### Problem to solve:
For every line in the data below, check for the word "content", then state how many lines have it. Answer with the number only.

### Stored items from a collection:
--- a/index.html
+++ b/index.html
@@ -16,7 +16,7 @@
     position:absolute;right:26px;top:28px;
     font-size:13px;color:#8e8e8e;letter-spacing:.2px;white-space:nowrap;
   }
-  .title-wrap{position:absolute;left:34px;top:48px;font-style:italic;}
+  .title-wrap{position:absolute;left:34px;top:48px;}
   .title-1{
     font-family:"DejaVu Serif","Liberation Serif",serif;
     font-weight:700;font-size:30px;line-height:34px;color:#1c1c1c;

==

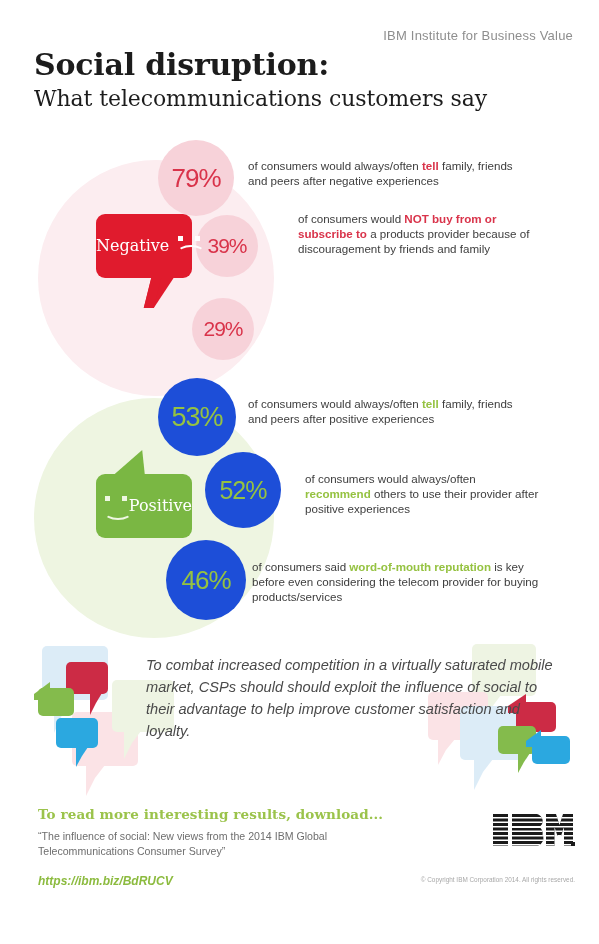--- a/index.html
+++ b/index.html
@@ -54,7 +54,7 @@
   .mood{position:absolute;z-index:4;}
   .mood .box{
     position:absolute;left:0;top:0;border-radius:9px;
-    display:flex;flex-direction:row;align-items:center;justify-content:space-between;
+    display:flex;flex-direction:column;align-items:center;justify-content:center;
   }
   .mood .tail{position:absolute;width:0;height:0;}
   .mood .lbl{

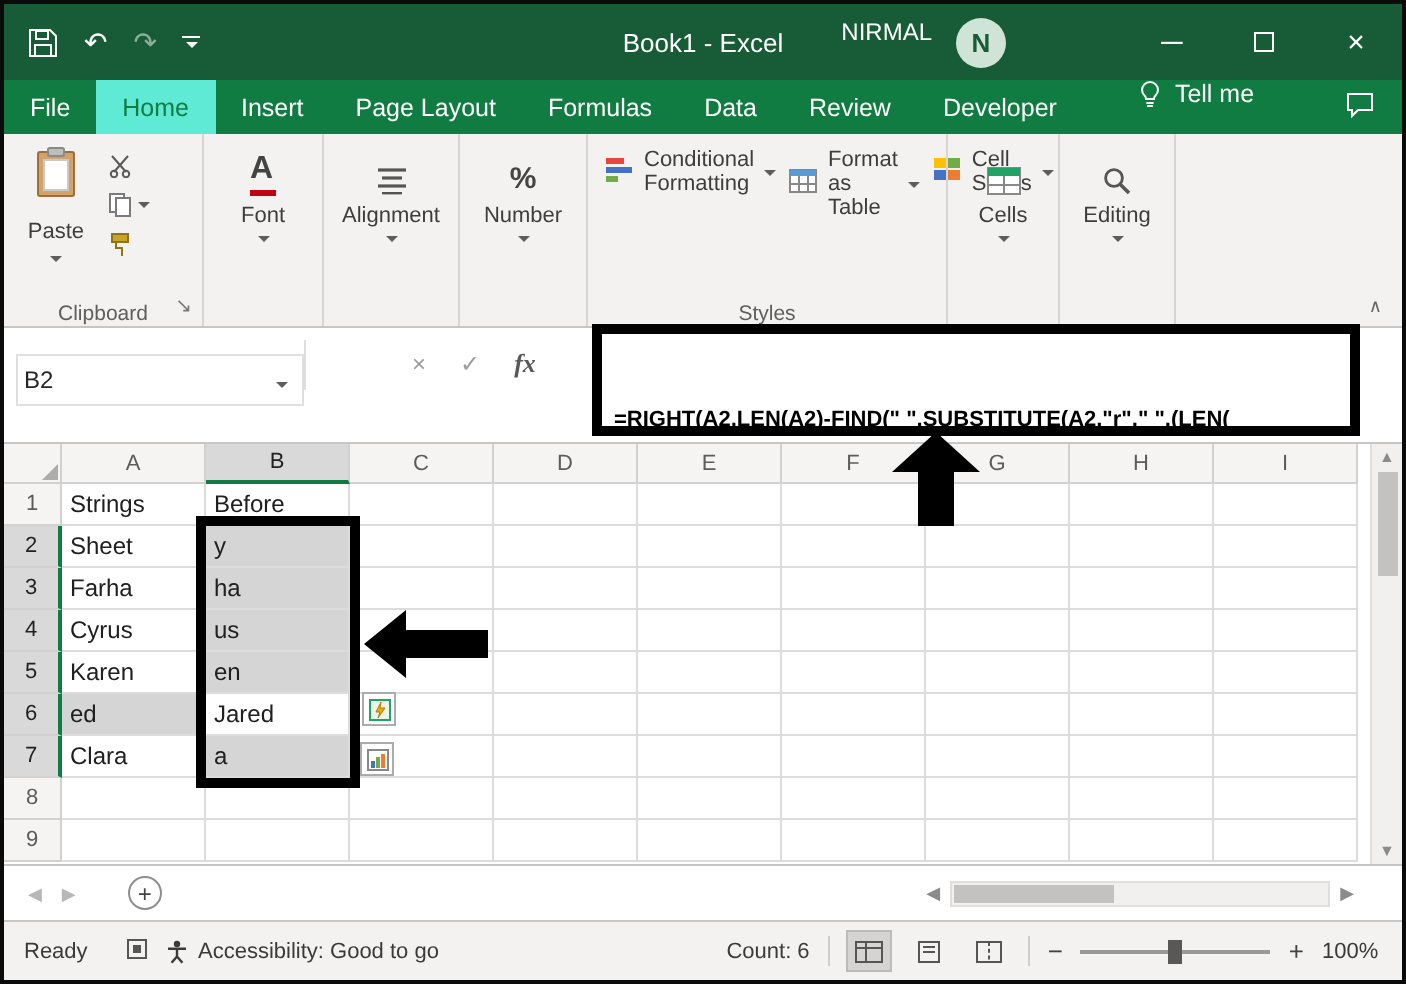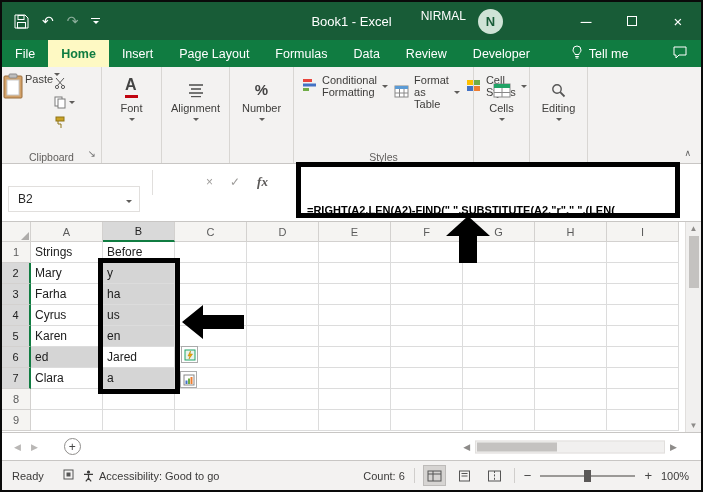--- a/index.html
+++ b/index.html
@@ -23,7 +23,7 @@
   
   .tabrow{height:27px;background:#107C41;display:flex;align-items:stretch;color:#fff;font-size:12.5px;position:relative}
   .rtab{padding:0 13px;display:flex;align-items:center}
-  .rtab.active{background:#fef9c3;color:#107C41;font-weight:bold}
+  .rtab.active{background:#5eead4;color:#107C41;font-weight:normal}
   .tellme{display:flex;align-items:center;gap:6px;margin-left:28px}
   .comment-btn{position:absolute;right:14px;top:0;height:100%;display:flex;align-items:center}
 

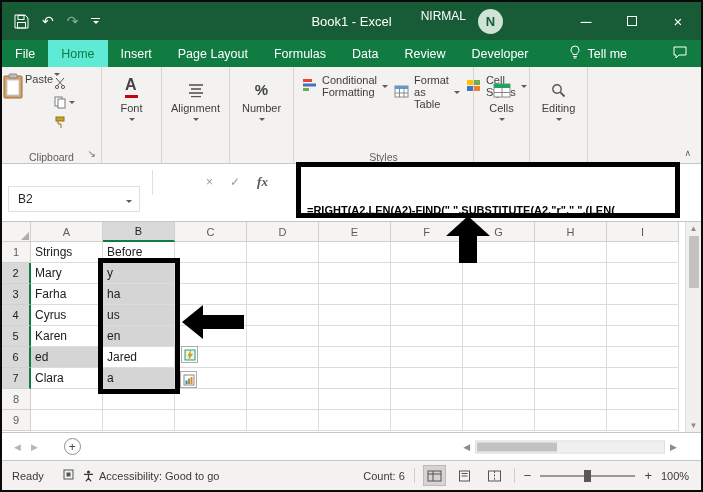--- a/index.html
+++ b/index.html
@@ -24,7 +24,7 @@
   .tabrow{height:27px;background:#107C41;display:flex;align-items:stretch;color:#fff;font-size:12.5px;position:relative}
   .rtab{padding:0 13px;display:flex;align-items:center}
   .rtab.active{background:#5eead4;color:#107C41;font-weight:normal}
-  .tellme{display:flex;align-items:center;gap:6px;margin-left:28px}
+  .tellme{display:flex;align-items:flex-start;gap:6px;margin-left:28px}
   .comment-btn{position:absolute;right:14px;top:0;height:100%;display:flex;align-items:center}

### Expected answer:
2